Monday, January 23, 2012

Stocks dance to downgrade tune

This article was published in the Hindu Business Line on 23rd January 2012. The link is

Credit Rating Agencies (CRAs) have been around since more than a century. In India, the first CRA CRISIL was started in collaboration with the international CRA Standard & Poor's (S&P) in 1988.

The role of the CRAs has been important in the investors' decision making process. However, international credit rating agencies like Moody's, S&P and Fitch have been under the scanner in the last decade for failing to signal the downfall of giants like Merrill Lynch (2007) and Enron (2001). The incorrect high ratings for these giants resulted in loss of credibility of these agencies.


The Indian counterparts CRISIL, ICRA, FITCH, CARE and Brickworks are known to be relatively more conservative in their ratings. Maybe that is the reason why there have been only cases of rating upgrades amongst all NSE-listed companies in the last decade.

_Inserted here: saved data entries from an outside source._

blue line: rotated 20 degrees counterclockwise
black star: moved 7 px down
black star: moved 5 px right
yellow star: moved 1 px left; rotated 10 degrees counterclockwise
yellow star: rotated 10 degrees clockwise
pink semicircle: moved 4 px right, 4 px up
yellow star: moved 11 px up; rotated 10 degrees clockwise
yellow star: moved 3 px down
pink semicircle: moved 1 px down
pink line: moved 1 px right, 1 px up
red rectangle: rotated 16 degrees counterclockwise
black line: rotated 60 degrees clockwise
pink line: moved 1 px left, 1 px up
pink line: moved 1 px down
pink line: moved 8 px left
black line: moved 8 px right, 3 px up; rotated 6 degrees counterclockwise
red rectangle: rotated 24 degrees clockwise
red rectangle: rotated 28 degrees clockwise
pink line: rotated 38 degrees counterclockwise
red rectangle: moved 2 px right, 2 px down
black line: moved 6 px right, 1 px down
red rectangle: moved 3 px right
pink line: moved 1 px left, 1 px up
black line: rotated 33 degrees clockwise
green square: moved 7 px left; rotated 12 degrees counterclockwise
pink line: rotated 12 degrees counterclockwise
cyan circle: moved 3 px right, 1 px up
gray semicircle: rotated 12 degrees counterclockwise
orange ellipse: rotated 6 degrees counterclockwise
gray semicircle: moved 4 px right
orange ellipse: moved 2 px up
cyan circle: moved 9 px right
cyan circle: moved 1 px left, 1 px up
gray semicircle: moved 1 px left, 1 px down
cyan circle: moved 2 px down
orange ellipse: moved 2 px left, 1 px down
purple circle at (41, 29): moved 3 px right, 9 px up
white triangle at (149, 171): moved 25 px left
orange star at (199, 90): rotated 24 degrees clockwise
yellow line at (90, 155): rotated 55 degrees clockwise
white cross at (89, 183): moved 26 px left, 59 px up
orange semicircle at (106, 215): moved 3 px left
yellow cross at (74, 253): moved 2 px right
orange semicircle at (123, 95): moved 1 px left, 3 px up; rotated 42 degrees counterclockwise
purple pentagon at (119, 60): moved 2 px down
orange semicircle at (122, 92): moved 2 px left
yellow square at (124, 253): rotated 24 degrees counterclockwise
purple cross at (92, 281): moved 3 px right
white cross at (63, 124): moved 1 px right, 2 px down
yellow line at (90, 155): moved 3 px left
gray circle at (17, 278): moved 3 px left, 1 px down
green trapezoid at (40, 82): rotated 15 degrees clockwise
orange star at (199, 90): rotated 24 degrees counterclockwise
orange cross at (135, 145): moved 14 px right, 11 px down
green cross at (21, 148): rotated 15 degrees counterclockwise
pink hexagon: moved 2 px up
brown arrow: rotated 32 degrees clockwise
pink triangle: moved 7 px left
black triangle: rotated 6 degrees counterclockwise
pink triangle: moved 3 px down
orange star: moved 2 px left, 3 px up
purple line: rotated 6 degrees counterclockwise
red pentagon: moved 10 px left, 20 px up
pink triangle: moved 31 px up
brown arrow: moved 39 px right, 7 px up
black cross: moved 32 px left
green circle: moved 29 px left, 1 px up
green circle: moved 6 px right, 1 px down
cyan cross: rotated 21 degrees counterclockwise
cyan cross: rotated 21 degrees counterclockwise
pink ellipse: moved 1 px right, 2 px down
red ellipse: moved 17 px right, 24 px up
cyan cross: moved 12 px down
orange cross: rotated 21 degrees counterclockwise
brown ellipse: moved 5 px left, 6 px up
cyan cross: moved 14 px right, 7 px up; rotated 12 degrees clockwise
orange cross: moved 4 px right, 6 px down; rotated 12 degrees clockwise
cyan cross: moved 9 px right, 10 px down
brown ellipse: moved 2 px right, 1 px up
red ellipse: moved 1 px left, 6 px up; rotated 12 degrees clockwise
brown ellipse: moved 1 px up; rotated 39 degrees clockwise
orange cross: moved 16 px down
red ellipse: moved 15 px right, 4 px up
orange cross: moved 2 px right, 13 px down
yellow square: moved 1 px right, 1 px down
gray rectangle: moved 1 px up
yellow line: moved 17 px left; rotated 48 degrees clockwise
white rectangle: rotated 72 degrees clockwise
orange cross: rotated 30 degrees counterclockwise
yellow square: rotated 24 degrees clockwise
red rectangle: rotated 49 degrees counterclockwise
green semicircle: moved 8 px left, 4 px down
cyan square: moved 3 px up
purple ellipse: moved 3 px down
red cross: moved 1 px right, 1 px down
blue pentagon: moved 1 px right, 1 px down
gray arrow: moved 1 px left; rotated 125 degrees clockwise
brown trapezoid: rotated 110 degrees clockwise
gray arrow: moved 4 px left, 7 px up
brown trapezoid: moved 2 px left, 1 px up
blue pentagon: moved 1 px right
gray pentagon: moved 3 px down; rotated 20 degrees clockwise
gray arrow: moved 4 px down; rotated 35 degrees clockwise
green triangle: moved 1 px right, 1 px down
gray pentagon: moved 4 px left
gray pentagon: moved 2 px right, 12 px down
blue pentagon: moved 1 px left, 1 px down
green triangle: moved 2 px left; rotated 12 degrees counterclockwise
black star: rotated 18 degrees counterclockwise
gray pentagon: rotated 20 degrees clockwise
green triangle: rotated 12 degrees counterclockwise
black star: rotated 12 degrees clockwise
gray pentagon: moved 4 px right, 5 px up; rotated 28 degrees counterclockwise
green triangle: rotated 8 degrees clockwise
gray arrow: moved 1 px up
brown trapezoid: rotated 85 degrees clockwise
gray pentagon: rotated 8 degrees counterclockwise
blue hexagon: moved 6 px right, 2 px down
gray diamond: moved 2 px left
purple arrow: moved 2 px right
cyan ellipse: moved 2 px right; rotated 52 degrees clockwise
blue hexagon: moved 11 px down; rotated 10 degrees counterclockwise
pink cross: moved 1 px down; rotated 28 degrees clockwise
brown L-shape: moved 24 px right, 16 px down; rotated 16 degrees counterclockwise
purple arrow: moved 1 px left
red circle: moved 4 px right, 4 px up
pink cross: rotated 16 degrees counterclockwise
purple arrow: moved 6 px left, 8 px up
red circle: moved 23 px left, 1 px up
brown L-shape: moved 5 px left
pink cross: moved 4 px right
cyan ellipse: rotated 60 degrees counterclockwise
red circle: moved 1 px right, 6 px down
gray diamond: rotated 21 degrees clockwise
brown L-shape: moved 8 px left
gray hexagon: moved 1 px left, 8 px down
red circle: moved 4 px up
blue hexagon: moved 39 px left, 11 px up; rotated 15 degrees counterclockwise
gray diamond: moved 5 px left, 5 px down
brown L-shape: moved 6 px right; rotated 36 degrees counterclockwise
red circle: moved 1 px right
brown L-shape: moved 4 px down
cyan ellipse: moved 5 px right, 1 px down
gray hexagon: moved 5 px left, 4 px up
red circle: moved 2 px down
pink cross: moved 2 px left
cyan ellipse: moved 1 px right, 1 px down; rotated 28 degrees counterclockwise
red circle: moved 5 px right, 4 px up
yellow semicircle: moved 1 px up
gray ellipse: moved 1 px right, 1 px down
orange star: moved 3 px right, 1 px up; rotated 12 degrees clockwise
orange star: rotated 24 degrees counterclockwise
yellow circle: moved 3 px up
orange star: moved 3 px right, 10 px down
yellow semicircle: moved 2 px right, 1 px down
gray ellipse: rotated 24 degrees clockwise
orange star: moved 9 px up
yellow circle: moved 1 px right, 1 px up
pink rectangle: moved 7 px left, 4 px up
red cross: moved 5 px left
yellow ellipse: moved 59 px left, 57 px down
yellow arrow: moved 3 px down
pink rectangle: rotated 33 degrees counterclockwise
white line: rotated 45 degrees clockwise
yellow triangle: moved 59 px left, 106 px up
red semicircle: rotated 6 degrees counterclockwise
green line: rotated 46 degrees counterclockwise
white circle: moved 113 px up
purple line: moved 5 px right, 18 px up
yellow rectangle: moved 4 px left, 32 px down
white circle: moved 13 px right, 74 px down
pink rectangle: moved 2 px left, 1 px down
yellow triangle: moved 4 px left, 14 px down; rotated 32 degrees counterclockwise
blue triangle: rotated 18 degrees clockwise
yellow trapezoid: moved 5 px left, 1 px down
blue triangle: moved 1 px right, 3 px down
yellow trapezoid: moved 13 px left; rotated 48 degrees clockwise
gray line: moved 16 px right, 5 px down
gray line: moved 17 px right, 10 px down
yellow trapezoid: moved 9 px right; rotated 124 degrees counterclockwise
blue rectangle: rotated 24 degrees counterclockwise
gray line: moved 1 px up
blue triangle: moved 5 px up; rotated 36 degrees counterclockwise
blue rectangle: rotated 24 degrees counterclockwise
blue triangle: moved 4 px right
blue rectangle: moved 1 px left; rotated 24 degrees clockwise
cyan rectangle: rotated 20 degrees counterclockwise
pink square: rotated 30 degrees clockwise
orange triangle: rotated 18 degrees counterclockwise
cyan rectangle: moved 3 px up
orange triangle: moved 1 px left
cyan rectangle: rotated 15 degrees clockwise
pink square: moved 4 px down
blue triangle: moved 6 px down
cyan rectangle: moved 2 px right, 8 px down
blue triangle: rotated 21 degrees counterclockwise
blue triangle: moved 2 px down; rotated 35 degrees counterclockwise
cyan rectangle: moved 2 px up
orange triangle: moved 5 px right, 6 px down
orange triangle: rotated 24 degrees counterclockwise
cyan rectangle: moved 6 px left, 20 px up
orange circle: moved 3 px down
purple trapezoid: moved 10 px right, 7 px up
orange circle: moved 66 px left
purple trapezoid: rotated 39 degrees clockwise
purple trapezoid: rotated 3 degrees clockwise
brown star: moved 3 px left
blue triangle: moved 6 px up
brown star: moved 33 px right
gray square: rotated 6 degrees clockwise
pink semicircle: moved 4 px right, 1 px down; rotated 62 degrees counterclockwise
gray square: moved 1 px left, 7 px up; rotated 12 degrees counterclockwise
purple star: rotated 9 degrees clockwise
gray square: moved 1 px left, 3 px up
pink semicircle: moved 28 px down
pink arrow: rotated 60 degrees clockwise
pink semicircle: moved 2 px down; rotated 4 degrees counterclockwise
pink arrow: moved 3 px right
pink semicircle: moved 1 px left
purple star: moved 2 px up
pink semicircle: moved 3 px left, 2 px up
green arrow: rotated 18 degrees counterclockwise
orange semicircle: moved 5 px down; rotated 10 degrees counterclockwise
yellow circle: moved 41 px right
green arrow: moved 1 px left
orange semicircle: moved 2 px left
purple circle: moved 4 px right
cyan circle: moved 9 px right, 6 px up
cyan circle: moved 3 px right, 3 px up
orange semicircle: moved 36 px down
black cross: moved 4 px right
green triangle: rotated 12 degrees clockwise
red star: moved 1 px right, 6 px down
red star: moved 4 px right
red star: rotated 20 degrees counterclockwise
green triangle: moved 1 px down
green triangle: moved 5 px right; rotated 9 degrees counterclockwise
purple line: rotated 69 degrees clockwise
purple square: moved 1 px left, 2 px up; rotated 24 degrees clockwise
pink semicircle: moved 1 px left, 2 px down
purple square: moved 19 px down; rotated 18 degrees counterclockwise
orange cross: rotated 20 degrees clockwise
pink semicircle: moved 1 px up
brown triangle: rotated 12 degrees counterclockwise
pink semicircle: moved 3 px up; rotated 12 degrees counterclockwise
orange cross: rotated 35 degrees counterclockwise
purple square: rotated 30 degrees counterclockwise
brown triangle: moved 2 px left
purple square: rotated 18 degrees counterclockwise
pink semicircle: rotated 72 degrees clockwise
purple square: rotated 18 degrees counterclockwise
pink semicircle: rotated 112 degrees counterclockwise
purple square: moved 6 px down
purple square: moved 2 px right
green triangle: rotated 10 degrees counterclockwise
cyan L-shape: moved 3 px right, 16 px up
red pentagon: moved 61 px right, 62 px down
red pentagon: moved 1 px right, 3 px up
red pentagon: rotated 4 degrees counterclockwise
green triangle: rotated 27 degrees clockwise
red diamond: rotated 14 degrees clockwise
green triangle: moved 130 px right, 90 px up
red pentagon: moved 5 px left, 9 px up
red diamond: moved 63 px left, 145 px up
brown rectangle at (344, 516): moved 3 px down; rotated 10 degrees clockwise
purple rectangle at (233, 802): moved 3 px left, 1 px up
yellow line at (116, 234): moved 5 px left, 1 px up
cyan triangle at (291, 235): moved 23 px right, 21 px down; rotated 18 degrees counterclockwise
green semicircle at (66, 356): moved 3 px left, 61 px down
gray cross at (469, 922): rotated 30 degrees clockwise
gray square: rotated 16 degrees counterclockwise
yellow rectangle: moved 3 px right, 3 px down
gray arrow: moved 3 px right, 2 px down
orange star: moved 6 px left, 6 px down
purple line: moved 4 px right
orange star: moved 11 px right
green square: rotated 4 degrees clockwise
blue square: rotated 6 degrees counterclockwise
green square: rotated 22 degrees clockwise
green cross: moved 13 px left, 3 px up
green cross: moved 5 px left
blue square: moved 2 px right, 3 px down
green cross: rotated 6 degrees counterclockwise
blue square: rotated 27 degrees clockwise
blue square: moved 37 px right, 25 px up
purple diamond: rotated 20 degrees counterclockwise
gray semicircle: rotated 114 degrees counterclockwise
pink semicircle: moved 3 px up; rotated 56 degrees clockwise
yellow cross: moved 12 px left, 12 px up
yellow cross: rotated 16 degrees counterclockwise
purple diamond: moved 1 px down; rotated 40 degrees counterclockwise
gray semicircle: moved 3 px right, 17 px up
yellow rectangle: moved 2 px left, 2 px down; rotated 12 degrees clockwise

My friends, Chakrapani Chaturvedula and Nikhil Rastogi, from IMT Hyderabad and I studied the credit rating changes by CRISIL, ICRA, FITCH and CARE in all the NSE-listed companies for the last ten years.

We investigated the impact of credit rating changes viz. upgrades, downgrades, reaffirmations, withdrawals and initiations on the stock prices of the respective companies.

These ratings are supposed to convey the future prospects of the company and other relevant information about the company to the investors. They are supposed to act as “independent auditors” who provide a “certificate of creditworthiness” to the companies.

The companies have a tendency to delay the release of negative information or hide them. And since the reputation of the agencies is more at stake in case of incorrect higher ratings, they spend more resources to find negative information about companies. In such a scenario, a downgrade by an agency is of immense importance to the investors in their decision making process.

We find that downgrades result in significant abnormal losses (due to selling pressure) for the investors. The graph shows a downward trend for the cumulative abnormal returns after the event. We see that from the day of the downgrade (day zero), the prices fall almost 5 per cent on an average in the next 10 days.


The result of our study is also evident in a recent event when Moody's downgraded the outlook of the Indian banking system from ‘stable' to ‘negative'. We saw the banking stocks lose heavily in the days to follow.

Within the next 10 working days, the CNX Bank index had fallen by 16 per cent. Apart from downgrades, no other actions by the credit rating agencies had any impact on the stock prices.

Contrary to our expectations, we find that there is no significant negative impact of withdrawal and no significant positive impact of initiation on the stock prices.

These could be because the market might have already anticipated withdrawals and initiations much before the actual act.

Hence, on the day and after the day of the act, there is no new information being brought into the market. The number of upgrades (only 10) during the period was too few to meaningfully conclude anything.

Continuing with the story of the outlook for the banking system in India, S&P actually upgraded the rating of the Indian banking system just the day after the Moody's downgrade. In spite of that, the banking sector stocks continued their downward slide.

This once again showed that the market reacts to bad news swiftly in order to avoid losses. But it does not react to good news in the same magnitude.

With SEBI seeking more disclosures from the CRAs on the factors and process which results in the ratings, we anticipate that the rating changes will become more meaningful in the future as investors will then be able to make more informed decisions, especially in the case of conflicting ratings from different agencies.